> **TASKS TO COMPLETE**
1: From the interview about iconic photographs, list each thing Robert Doisneau said he did to make the photo of the couple kissing in the streets of Paris.
2: In the interview about iconic photographs, on what day did the speaker and Jean Michel arrive in Paris?
3: Extend the interview about iconic photographs, picking up after its final sentence.

> **GIVEN PASSAGE**
When I think of iconic photographs, I think of Alberto Kordas’ Chez portrait, Bill Eppridge’ RFK assassination picture, and your boxing photograph of Jean Michel and Andy. What is an iconic photograph and how does a photo reach that stature?
Well, it’s an interesting thing. It’s presumptuous of me to say this, but it’s probably every photographer’s dream to create an iconic image. Or maybe it’s not. In my case, I assumed that was the dream: to study them and to understand them in my fiber in terms of what makes an iconic photograph. I naïvely thought one could have control over that. I was probably already creating what have become iconic photographs before I reached 1985 and made that portrait. Nonetheless, I was really fascinated with the whole idea of iconic images. Jean Michel asked me if I wanted to join him on a trip to Paris. He said I’m going to Paris tomorrow, do you want to come with me? I said sure. Off we went and we arrived on Bastille Day. A very close friend of mine, who I literally called the day before I left, a very close Parisian friend, said of course I could always stay: so I went to visit. I expressed this interest in meeting Robert Doisneau, who made the photo of the couple kissing in the streets of Paris. I was drawn to him. As much as I’d seen other iconic images, this one somehow resonated deeper with me than any of the others. She knew a friend who could introduce me to him. He was extremely gracious, and I asked him a lot about the making of that picture. Doisneau said that he recreated a moment that he saw, asked the couple to do it again for him and made many exposures. That was a big piece of the puzzle in the sense that, it broke open a lot about what I thought street photography was: if you saw it, it was okay to try to recreate it as best as you could. For so long, I had struggled with actually achieving it in the real moment; it took a lot of pressure off of me, though I still never felt comfortable relying on that. I kept my discipline up to the standard of how I approached it before, of trying to get the moment IN the moment; to really capture something in the moment; not that I’d seen something and then tried to recreate it. Doisneau and all the others, it was fine for, but for myself I really wanted pure truth, which I defined as being authentic. I kept really forcing the stripping of the second down to the precise action. It was all about letting go of a sort of attempt to nail the response time of the perfect moment within the moment, of letting the picture be made of something much stronger.

> **EXTRACTED INFORMATION**
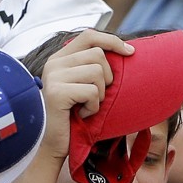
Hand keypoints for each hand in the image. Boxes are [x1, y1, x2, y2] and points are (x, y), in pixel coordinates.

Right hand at [38, 30, 134, 160]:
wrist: (53, 145)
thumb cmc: (73, 118)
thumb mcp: (82, 87)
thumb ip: (91, 67)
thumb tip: (125, 50)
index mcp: (59, 58)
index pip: (89, 36)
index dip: (112, 41)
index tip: (130, 52)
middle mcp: (54, 63)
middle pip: (98, 55)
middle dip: (107, 79)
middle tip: (95, 98)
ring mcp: (53, 77)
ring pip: (97, 72)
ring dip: (99, 95)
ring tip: (86, 107)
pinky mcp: (57, 93)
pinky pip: (91, 92)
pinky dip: (93, 108)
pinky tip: (81, 115)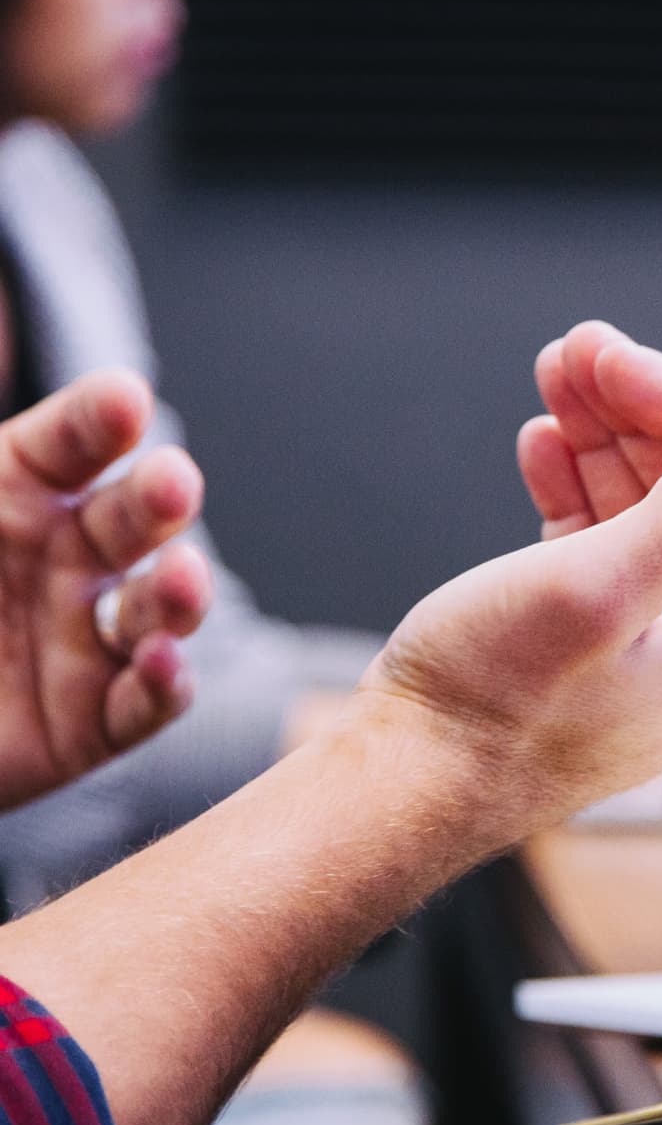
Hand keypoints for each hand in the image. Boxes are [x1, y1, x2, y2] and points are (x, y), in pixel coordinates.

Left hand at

> **RESPONSES TO THE TASKS**
1:
- Recreated a moment that he saw
- Asked the couple to do it again for him
- Made many exposures

2: Bastille Day.

3:
I’m not so sure of the difference between instinct and intuition; intuition alerts you to something happening and instinct meets it right on the moment that you want it, it’s plugged into your intellect and, right in that moment that you know something is happening, you let go: it’s beyond your control. When Robert talked about making that photograph, he talked about what other people had described similarly; he didn’t really have control of that moment: something made his finger press the button. It was probably the power of the moment. You really have to surrender yourself to that idea; that’s the tricky part. It takes an audience to create an iconic image. I didn’t create that image; it took on a life of its own on when people decided it represented something to them. I think I secretly liked that photograph a lot but I didn’t want it to define me. I wrestled with the idea that I didn’t think of it as my best work, but I learned to accept the fact that it is a true example of the things I’ve worked really hard to achieve.
Can you describe how you felt when Mick Jigger asked you to continue work as a tour photographer?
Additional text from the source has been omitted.